If an independence movement is to be successful, some of the weight must fall on the shoulders of other independent nations such as the United States, Canada and the U.K. to support and defend the Catalans in their search for autonomy. It may be well in the interest of the U.S. to back this move for independence for the formation of a bold trade alliance with the increasingly wealthy Catalonia. It appears that with a similar commercial spirit as the U.S., both nations could see a growth in the scale of their economies and increased dominance in the world market.
But the alliance should only be contracted on the premise that Catalonia remains a free state. The risk of Catalonia falling into socialism and authoritarianism is quite possible. In fact, many of the pro-separatists are members of the far-left “PSC” (Socialists’ Party of Catalonia) and tend towards a Democratic-Socialist state. And with this looming specter, many would suggest the United States must remain on its guard and warn the Catalan people not to fall into the same fate as Venezuela, North Korea, Cuba and others.

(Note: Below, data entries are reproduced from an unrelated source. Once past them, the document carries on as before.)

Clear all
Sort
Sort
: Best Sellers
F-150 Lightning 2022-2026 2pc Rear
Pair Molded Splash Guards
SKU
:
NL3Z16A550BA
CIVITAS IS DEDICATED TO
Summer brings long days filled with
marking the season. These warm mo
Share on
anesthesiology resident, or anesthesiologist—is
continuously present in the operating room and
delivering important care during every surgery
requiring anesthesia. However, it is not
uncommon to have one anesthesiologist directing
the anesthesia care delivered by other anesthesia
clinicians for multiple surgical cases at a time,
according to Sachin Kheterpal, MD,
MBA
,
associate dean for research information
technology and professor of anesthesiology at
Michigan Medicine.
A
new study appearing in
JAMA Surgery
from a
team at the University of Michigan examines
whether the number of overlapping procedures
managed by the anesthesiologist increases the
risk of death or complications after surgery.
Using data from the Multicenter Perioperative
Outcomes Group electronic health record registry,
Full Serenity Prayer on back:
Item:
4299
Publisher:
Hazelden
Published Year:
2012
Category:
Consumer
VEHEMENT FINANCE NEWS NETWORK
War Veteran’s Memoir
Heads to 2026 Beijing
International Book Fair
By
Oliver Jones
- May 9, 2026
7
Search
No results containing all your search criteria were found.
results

One could argue the United States should take the lead by recognizing Catalonia as a free and independent state and proceed to contract an alliance with the Catalan government, establishing exchange rates and proclaiming non-militant support for the same.
I do not imagine this will happen overnight – or possibly not at all. But I am certain that should Catalonia, bearing in mind its long eventful history, be able to maintain autonomy, establish a liberal state, and (with America’s help) take a giant leap forward on the world stage, may be one of the great free and industrious nations of the future.